Boxplot of protein abundance for ech sample in mulitple batches (before and after normalization WITH batch effect correction)

Figure 4.3: Boxplot of protein abundance for ech sample in mulitple batches (before and after normalization WITH batch effect correction)

4.2 Coefficient of Variation (CV)

Coefficient of variation measures the dispersion of data distribution. If a sample has multiple technical replicates, CV between these technical replicates should be small (ideally, CV should be 0). The samples in same situation, e.g. in control group, with same phenotype, should also have relatively small CV. CV of these technical replicates or samples in same situation can be used to check the performance of the data normalization.

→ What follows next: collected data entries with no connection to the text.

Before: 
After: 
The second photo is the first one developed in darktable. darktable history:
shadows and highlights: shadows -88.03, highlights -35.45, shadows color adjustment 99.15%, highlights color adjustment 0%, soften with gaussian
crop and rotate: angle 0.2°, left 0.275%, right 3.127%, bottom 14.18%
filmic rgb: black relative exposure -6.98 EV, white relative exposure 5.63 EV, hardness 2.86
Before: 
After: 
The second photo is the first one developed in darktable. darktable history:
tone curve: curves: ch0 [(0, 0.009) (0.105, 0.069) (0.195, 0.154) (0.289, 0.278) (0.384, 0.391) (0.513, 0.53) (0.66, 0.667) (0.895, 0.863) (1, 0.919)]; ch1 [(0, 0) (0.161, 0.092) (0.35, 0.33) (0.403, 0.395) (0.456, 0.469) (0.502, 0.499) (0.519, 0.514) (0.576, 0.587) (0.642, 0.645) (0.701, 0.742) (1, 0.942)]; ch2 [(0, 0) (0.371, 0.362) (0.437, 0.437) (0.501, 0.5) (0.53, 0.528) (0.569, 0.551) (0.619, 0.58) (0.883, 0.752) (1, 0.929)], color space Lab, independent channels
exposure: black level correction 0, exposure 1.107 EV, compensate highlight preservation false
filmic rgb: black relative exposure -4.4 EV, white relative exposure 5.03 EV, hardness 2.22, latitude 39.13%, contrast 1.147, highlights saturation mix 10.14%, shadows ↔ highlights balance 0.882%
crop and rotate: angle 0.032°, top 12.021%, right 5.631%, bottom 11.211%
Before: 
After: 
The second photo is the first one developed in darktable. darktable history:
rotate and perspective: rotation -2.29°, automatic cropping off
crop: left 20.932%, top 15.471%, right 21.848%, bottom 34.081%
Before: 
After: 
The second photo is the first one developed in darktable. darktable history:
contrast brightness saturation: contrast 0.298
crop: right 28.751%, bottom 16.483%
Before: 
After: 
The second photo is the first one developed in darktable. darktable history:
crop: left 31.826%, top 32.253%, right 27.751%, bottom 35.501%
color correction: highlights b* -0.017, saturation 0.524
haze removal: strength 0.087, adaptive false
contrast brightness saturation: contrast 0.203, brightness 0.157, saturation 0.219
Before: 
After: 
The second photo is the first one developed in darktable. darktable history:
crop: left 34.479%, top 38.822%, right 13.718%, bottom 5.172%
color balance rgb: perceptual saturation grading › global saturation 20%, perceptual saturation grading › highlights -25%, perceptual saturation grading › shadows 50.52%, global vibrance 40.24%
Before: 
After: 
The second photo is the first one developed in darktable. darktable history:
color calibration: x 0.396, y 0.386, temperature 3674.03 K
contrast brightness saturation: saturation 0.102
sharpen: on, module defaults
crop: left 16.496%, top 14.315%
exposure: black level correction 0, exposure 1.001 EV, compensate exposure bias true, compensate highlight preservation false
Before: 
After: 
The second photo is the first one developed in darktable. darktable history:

Users can use cv column in sample information file to set the samples to calculate CV between each other. If column cv is not set, the samples with same sample.id (technical replicates) will be used to calculate CV. If there is no technical replicates and column cv is not set, all samples are used to calculate CV, which may not be a good mark to show the performance of the normalization. Please check Section 2.2 for details.

Figure 4.4 shows the CV between two technical replicates of raw data, after median and quantile normalization (example data for single batch).

CV of technical replicates before and after normalization

Figure 4.4: CV of technical replicates before and after normalization

Figure 4.5 shows the CV in each cv group, which is set in cv column of sample information file (example data for multiple batches).

CV of samples in same cv group before and after normalization

Figure 4.5: CV of samples in same cv group before and after normalization

4.3 Sample Clustering

Clustering method can also be used to choose normalization method. After data normalization, the technical replicates or the samples in the same condition should be clustered together (Ritchie et al. 2015).

Figure 4.6 shows the clustering result of raw data and the data after quantile normalization in each batch only. The samples in batch 1 are one the left of the figure and the samples in batch 2 are one the right of the figure, which indicates the large difference between the two batches. For the raw data, there is now clear cluster within each batch, while most similar samples in each batch are clustered together after normalization in the batch, e.g. FN1 and FN2.

Cluster of samples of raw data and after normalization without batch effect correction

Figure 4.6: Cluster of samples of raw data and after normalization without batch effect correction

After both normalization and batch effect correction, the similar samples are clustered together even though they are not in the same batch (Figure 4.7).

Cluster of samples of raw data and after normalization without batch effect correction

Figure 4.7: Cluster of samples of raw data and after normalization without batch effect correction

4.4 How to Choose Normalization and Batch Effect Correction Method

4.4.1 Boxplot

After normalization and batch effect correction, the boxplot should be similar to each other for all the samples.

4.4.2 Coefficient of Variation (CV)

Coefficient of variation between similar or technical replicate samples should be small, especially for technical replicates.

4.4.3 Sample Clustering

Similar samples should be clustered together. If there are no close connections between the samples, there should be no cluster groups.

4.5 Download Results

After checking the results after data normalization and batch effect correction, user can download the results by click Download Results button on the bottom of figures where users can select the normalization and batch effect correction methods.

References

Ritchie, Matthew E, Belinda Phipson, Di Wu, Yifang Hu, Charity W Law, Wei Shi, and Gordon K Smyth. 2015. “Limma Powers Differential Expression Analyses for RNA-Sequencing and Microarray Studies.” Nucleic Acids Research 43 (7): e47–47.